Heh.. yeah I can understand that!
I always had a center in my past systems (well... at least since prologic first came out), but once I hit the higher end with signal quality and speakers (like you are at yourself) I sold my last center speaker and wasn't interested in getting a new one.

You actually might NOT want to try using a phantom center on any DVD's, even for a test.
It might make you wish you spent the center speaker cost on something like a new DAC to further improve your 2 chan. CD's.

If you do wanna test it though, try ANY DVD. It doesn't matter if it's the Matrix or not (I was just saying 'yeah' when you first said it).

Actually a quiet dialouge-heavy (sp?) flick might be a better test.
Probably more difficult for a phantom center to pull off than a sound effect heavy flick with lots 'o stuff spread out to all the speakers.

And the cool thing about that test is that it's so fast and easy to switch the 950's center on and off, and replay the same DVD scene both ways.

No guessing about the diff. you heard like you might do if you have to get up, switch cables, adjust volume, junk like that that makes directly comparing stuff so hard.
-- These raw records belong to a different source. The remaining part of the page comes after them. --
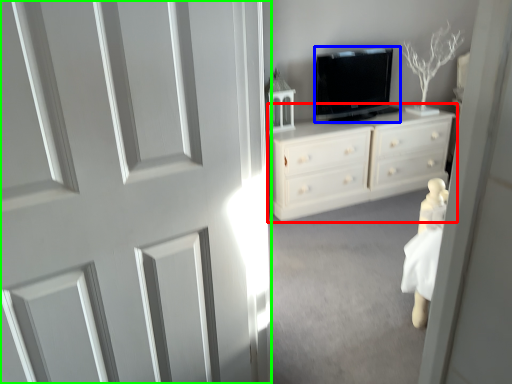
Question: Which object is the farthest from chest of drawers (highlighted by a red box)? Choose among these: television (highlighted by a blue box) or door (highlighted by a green box).

Choices:
 (A) television
 (B) door

Answer: (B)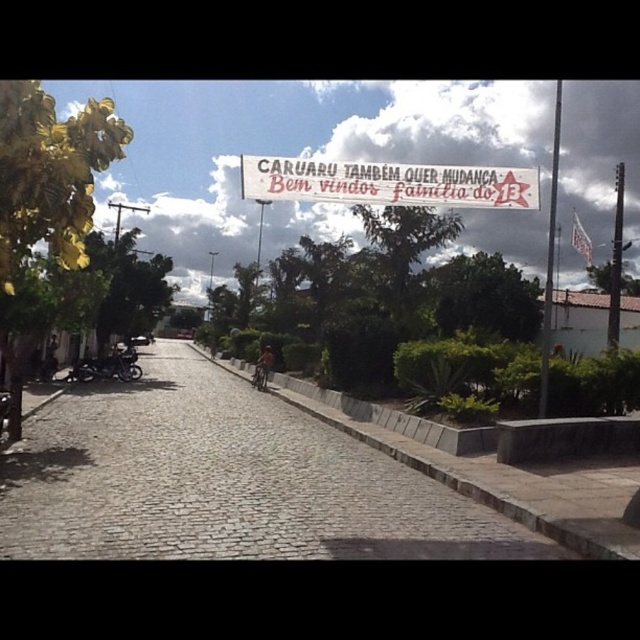
Does cobblestone pavement at center appear on the left side of white paper banner at center?

Yes, cobblestone pavement at center is to the left of white paper banner at center.

Which is in front, point (138, 440) or point (513, 208)?

Point (513, 208) is more forward.

Image resolution: width=640 pixels, height=640 pixels. In order to click on cobblestone pavement at center in this screenshot , I will do `click(225, 481)`.

Is point (268, 508) less distant than point (74, 378)?

Yes.

Can you confirm if cobblestone pavement at center is positioned below shiny black motorcycle at left?

Yes.

Who is more forward, (x=225, y=428) or (x=140, y=378)?

Positioned in front is point (x=225, y=428).

Image resolution: width=640 pixels, height=640 pixels. I want to click on cobblestone pavement at center, so click(225, 481).

Can you confirm if white paper banner at center is positioned below shiny black motorcycle at left?

No, white paper banner at center is not below shiny black motorcycle at left.

Does point (484, 195) come in front of point (90, 358)?

Yes, it is.

Between point (406, 188) and point (109, 356), which one is positioned behind?

Point (109, 356)

At what (x,y) coordinates should I click in order to perform the action: click on white paper banner at center. Please return your answer as a coordinate pair (x, y). This screenshot has width=640, height=640. Looking at the image, I should click on (387, 182).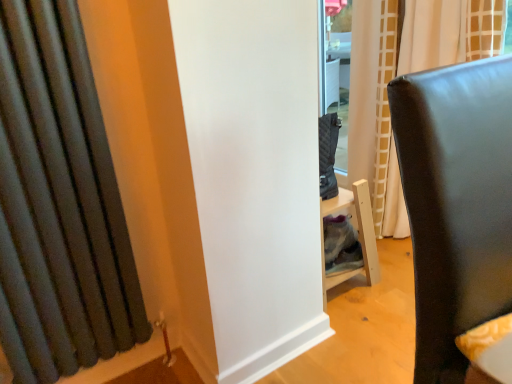
Question: In the image, is dark gray fabric curtain at left, marked as the 2th curtain in a right-to-left arrangement, on the left side or the right side of matte black chair at right?

Choices:
 (A) left
 (B) right

Answer: (A)

Question: Considering the positions of dark gray fabric curtain at left, which is the 1th curtain from front to back, and matte black chair at right in the image, is dark gray fabric curtain at left, which is the 1th curtain from front to back, taller or shorter than matte black chair at right?

Choices:
 (A) tall
 (B) short

Answer: (A)

Question: Which is farther from the matte white curtain at center, which appears as the first curtain when viewed from the right?

Choices:
 (A) matte black chair at right
 (B) dark gray fabric curtain at left, acting as the 2th curtain starting from the back

Answer: (B)

Question: Which object is the farthest from the matte black chair at right?

Choices:
 (A) dark gray fabric curtain at left, which is the 1th curtain from front to back
 (B) matte white curtain at center, which appears as the first curtain when viewed from the right

Answer: (B)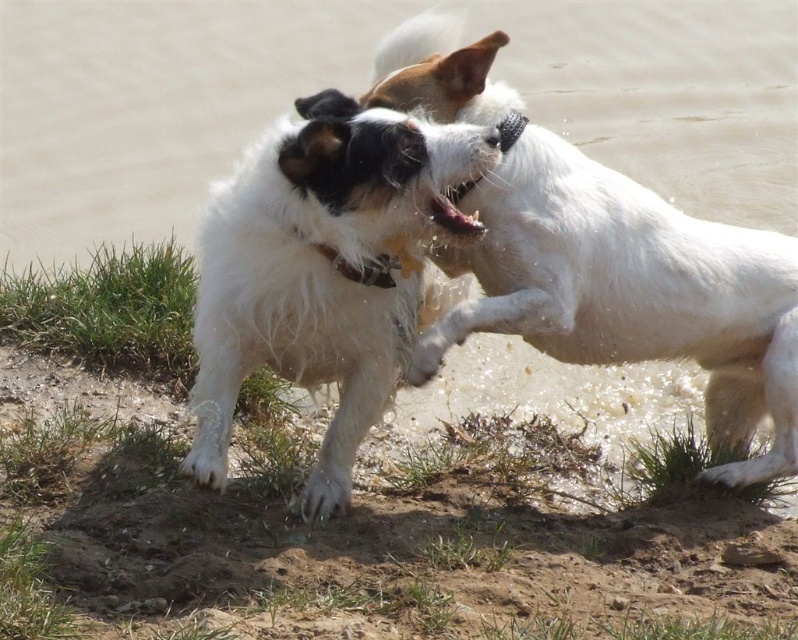
Question: Is dry sandy soil at lower center thinner than white fluffy dog at center?

Choices:
 (A) no
 (B) yes

Answer: (A)

Question: Which of the following is the farthest from the observer?

Choices:
 (A) white fluffy dog at center
 (B) white fur dog at center
 (C) dry sandy soil at lower center

Answer: (B)

Question: Is dry sandy soil at lower center behind white fluffy dog at center?

Choices:
 (A) yes
 (B) no

Answer: (B)

Question: Among these points, which one is farthest from the camera?

Choices:
 (A) (437, 189)
 (B) (449, 116)

Answer: (B)

Question: Estimate the real-world distances between objects in this image. Which object is farther from the dry sandy soil at lower center?

Choices:
 (A) white fur dog at center
 (B) white fluffy dog at center

Answer: (A)

Question: Is white fur dog at center smaller than white fluffy dog at center?

Choices:
 (A) yes
 (B) no

Answer: (B)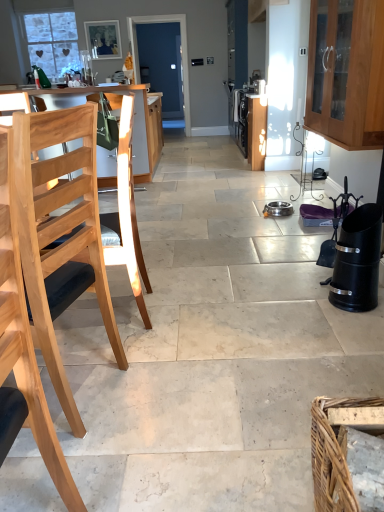
Question: From a real-world perspective, is wooden cabinet at upper right, the 2th cabinetry when ordered from back to front, above or below wooden chair at left, marked as the second cabinetry in a front-to-back arrangement?

Choices:
 (A) above
 (B) below

Answer: (A)

Question: Is point (332, 132) closer or farther from the camera than point (109, 97)?

Choices:
 (A) closer
 (B) farther

Answer: (A)

Question: Which object is the farthest from the wooden cabinet at upper right, acting as the second cabinetry starting from the left?

Choices:
 (A) light wood table at left
 (B) white frosted glass window at upper left
 (C) blue glass door at center
 (D) brown woven basket at lower right
 (E) wooden chair at left, marked as the second cabinetry in a front-to-back arrangement

Answer: (C)

Question: Based on their relative distances, which object is nearer to the natural wood chair at left?

Choices:
 (A) blue glass door at center
 (B) wooden cabinet at upper right, which appears as the first cabinetry when viewed from the front
 (C) wooden chair at left, the 1th cabinetry in the left-to-right sequence
 (D) light wood table at left
 (E) brown woven basket at lower right

Answer: (E)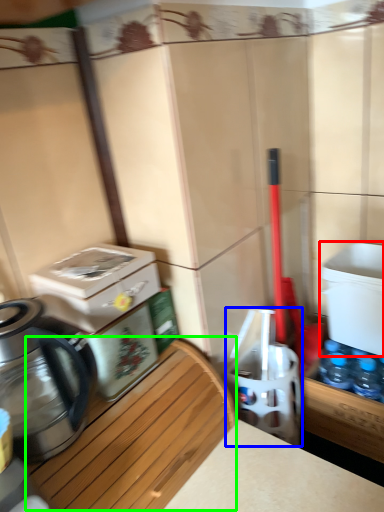
Question: Estimate the real-world distances between objects in this image. Which object is farther from water cooler (highlighted by a red box), water cooler (highlighted by a blue box) or wood (highlighted by a green box)?

Choices:
 (A) water cooler
 (B) wood

Answer: (B)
I say 'no more lending people your DVD's' too if they don't give 'em back to you. That's low. You're probably just being 'too nice' IMO. heh

That seems like a definitive answer now that you heard that one little 'so' from the center on track 4. I'll have to listen for that on my CD of it, and listen if they did any phase tricks to put sounds in a phantom surround. Probably not, but they could have.

You'll have to try that Roger Waters CD to hear this phantom surround effect. It's amazing. I think some Madonna stuff is recorded in Q-Sound too, but I don't listen to her. You probably don't listen to the Heavy Metal band 'Tool', but there's a lot of this effect on their CD's too even though they're not listed as Q-Sound.

I think it's just a matter of recording a specific layer of sound and varying the phase. 180 degrees and it sounds like it's coming from your rear speakers (~20 degrees behind you), while everything recorded normal (in-phase) images up front like you'd expect it to. It can move from front to back and vice-versa too.